The gardener said: “I don’t force them to grow. I remove what stops them.”
Sometimes the smartest move is knowing what not to do. Success is often about sidestepping stupidity. First, do no harm.
Why the Best Investors Think in Reverse
Warren Buffett, one of the most successful investors in history, built his fortune not by chasing every shiny opportunity but by religiously avoiding dumb decisions. His partner, Charlie Munger, calls this approach inversion.
“It is remarkable how much long-term advantage people like us have gotten by trying to be consistently not stupid instead of trying to be very intelligent.”
Instead of obsessing over how to succeed, Buffett and Munger ask: What would guarantee failure? Then, they just don’t do those things. Pretty simple right?
Try it yourself: Take any problem and flip it. Instead of asking, “How can I win?”, ask, “What would absolutely make me lose?”
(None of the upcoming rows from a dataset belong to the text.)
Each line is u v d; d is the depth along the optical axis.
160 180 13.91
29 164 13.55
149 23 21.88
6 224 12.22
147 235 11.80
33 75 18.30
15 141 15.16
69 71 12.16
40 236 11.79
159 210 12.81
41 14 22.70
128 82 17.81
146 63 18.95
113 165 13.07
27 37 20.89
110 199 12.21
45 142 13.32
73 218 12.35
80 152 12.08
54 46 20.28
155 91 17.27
You’ll often find that success isn’t necessarily about spinning more plates but eliminating the things that would hold you back.
How I Learned This the Hard Way
When I started training Brazilian Jiu-Jitsu, I had one job: don’t get strangled.
In the beginning, it wasn’t about executing flashy moves or dominating my opponent. It was about survival — avoiding the positions that left me vulnerable.
In other words: before I could win, I had to learn how to not lose.
This same principle applies to life. Instead of figuring out how to be the best, first, figure out how to avoid being the worst.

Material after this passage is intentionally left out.